WHAT TO DO:
The response should consist of the records, reproduced exactly.

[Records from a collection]
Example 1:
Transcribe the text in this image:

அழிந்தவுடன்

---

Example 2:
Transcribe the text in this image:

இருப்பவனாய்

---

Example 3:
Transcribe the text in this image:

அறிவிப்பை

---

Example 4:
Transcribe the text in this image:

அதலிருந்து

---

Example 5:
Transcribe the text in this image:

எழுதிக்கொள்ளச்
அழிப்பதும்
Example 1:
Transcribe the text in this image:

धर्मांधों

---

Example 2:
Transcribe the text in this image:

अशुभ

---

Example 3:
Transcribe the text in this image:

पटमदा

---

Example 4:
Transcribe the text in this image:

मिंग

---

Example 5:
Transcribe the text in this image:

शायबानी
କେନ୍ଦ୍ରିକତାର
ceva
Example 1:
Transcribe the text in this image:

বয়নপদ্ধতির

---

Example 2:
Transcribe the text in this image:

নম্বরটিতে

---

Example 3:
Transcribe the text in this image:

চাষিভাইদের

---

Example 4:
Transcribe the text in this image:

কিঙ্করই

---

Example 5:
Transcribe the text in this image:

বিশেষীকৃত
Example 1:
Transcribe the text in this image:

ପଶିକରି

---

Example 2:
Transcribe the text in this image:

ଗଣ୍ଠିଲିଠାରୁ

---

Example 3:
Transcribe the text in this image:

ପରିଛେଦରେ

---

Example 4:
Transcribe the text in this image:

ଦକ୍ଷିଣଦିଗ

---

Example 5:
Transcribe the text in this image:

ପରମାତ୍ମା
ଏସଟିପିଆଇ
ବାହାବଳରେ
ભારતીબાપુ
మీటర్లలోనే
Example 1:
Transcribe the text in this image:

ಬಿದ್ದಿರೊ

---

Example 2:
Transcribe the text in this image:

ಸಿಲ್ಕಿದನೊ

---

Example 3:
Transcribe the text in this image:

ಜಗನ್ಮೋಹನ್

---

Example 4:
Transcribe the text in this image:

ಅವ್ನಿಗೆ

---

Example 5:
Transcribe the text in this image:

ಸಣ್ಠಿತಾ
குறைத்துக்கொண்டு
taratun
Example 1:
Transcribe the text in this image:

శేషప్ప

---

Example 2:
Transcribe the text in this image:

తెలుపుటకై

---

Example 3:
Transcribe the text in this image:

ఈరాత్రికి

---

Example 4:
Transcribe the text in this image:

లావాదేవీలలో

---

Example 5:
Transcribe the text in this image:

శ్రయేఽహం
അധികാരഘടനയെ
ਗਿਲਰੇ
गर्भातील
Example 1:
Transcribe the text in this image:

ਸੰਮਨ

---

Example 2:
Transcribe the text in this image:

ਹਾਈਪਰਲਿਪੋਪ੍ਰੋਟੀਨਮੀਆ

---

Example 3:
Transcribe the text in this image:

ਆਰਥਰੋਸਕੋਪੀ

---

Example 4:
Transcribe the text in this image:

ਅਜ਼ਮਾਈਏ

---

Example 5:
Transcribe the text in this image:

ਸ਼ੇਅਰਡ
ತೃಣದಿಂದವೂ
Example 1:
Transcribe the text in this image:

EXERCISE RESPONSE:
Example 1:
Transcribe the text in this image:

அழிந்தவுடன்

---

Example 2:
Transcribe the text in this image:

இருப்பவனாய்

---

Example 3:
Transcribe the text in this image:

அறிவிப்பை

---

Example 4:
Transcribe the text in this image:

அதலிருந்து

---

Example 5:
Transcribe the text in this image:

எழுதிக்கொள்ளச்
அழிப்பதும்
Example 1:
Transcribe the text in this image:

धर्मांधों

---

Example 2:
Transcribe the text in this image:

अशुभ

---

Example 3:
Transcribe the text in this image:

पटमदा

---

Example 4:
Transcribe the text in this image:

मिंग

---

Example 5:
Transcribe the text in this image:

शायबानी
କେନ୍ଦ୍ରିକତାର
ceva
Example 1:
Transcribe the text in this image:

বয়নপদ্ধতির

---

Example 2:
Transcribe the text in this image:

নম্বরটিতে

---

Example 3:
Transcribe the text in this image:

চাষিভাইদের

---

Example 4:
Transcribe the text in this image:

কিঙ্করই

---

Example 5:
Transcribe the text in this image:

বিশেষীকৃত
Example 1:
Transcribe the text in this image:

ପଶିକରି

---

Example 2:
Transcribe the text in this image:

ଗଣ୍ଠିଲିଠାରୁ

---

Example 3:
Transcribe the text in this image:

ପରିଛେଦରେ

---

Example 4:
Transcribe the text in this image:

ଦକ୍ଷିଣଦିଗ

---

Example 5:
Transcribe the text in this image:

ପରମାତ୍ମା
ଏସଟିପିଆଇ
ବାହାବଳରେ
ભારતીબાપુ
మీటర్లలోనే
Example 1:
Transcribe the text in this image:

ಬಿದ್ದಿರೊ

---

Example 2:
Transcribe the text in this image:

ಸಿಲ್ಕಿದನೊ

---

Example 3:
Transcribe the text in this image:

ಜಗನ್ಮೋಹನ್

---

Example 4:
Transcribe the text in this image:

ಅವ್ನಿಗೆ

---

Example 5:
Transcribe the text in this image:

ಸಣ್ಠಿತಾ
குறைத்துக்கொண்டு
taratun
Example 1:
Transcribe the text in this image:

శేషప్ప

---

Example 2:
Transcribe the text in this image:

తెలుపుటకై

---

Example 3:
Transcribe the text in this image:

ఈరాత్రికి

---

Example 4:
Transcribe the text in this image:

లావాదేవీలలో

---

Example 5:
Transcribe the text in this image:

శ్రయేఽహం
അധികാരഘടനയെ
ਗਿਲਰੇ
गर्भातील
Example 1:
Transcribe the text in this image:

ਸੰਮਨ

---

Example 2:
Transcribe the text in this image:

ਹਾਈਪਰਲਿਪੋਪ੍ਰੋਟੀਨਮੀਆ

---

Example 3:
Transcribe the text in this image:

ਆਰਥਰੋਸਕੋਪੀ

---

Example 4:
Transcribe the text in this image:

ਅਜ਼ਮਾਈਏ

---

Example 5:
Transcribe the text in this image:

ਸ਼ੇਅਰਡ
ತೃಣದಿಂದವೂ
Example 1:
Transcribe the text in this image:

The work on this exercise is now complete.